_ЗАДАНИЯ:_
1. Как в тексте о стихах Гитовича называется цикл очень грустных стихов о любви, оборванной на полуслове?
2. Переведите на английский это предложение из текста о стихах Гитовича: «Любовь, которую пережил поэт и о которой он решил рассказать, сделала его мудрее».
3. Перепишите отрывок из текста о стихах Гитовича, начиная с «Покою? Слабости? Судьбе?» и дальше до «жизни и судьбы.», только замените «рабы» на «слуги».

_ИСХОДНЫЙ ТЕКСТ:_
-------

Те комнаты, где ты живешь,
То пресловутое жилье —
Не сон, не случай — просто ложь,
И кто-то выдумал ее.
Те комнаты — лишь тень жилья,
Где правдою в бесплотной мгле
Лишь фотография моя
Стоит как вызов на столе.
Как тайный вызов твой — чему?
Покою? Слабости? Судьбе?
А может, попросту — ему?
А может, все-таки — себе?
Ну что ж, к добру иль не к добру,
Но гости мы, а не рабы,
И мы не лгали на пиру
В гостях у жизни и судьбы.
И мы подымем свой стакан
За те жестокие пути,
Где правда — вся в крови от рай,
Но где от правды не уйти!
«Долгая история» — цикл очень грустных стихов об оборванной на полуслове любви:
Не плачь, моя милая. Разве ты раньше не знала,
Что пир наш недолог, что рано приходит похмелье…
Как в дальнем тумане — и город, и дом у канала,
И темное счастье, и храброе наше веселье.
А если тебе и приснились леса, и равнины,
И путник на белой дороге, весь в облаке пыли, —
Забудь, моя милая. Фары проезжей машины
Его — и во сне — лишь на миг для тебя осветили.
В стихах женщина не оскорблена ни малейшим намеком на короткую память. Да и к «третьему», который обычно в подобных стихах подвергался остракизму, сохранено человеческое отношение. Гитович глубже иных своих товарищей по перу понимает драму такой любви:
И в этой тьме ненастоящей
Мне только хуже оттого,
Что третьему еще неслаще,
Что ты обидела его.
Любовь, которую пережил поэт и о которой он решил рассказать, сделала его мудрее. Его любовная лирика философски насыщена: она рассчитана отнюдь не на эмоциональный настрой, а на способность читателя глубоко анализировать, то есть мыслить.

-------

_СОБРАННЫЕ ДАННЫЕ:_
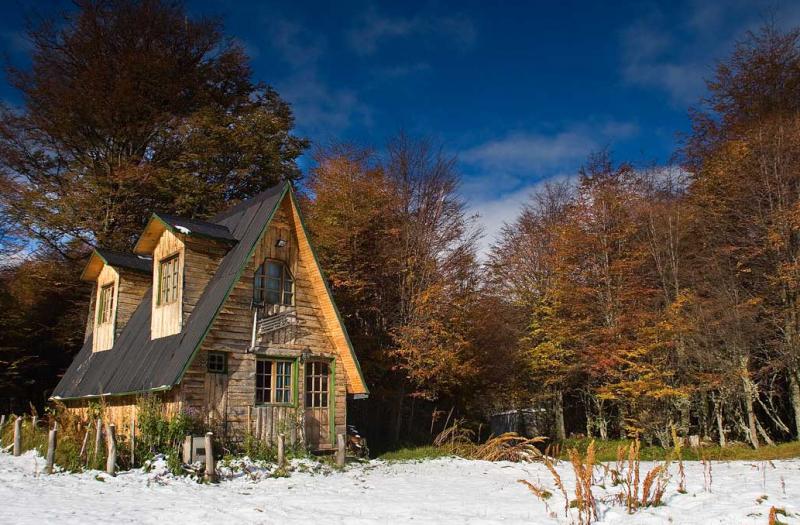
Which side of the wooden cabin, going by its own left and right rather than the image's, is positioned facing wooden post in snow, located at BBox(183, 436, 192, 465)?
right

-------

_ОТВЕТЫ:_
1. «Долгая история».

2. The love that the poet lived through and decided to tell about made him wiser.

3.
Покою? Слабости? Судьбе?
А может, попросту — ему?
А может, все-таки — себе?
Ну что ж, к добру иль не к добру,
Но гости мы, а не слуги,
И мы не лгали на пиру
В гостях у жизни и судьбы.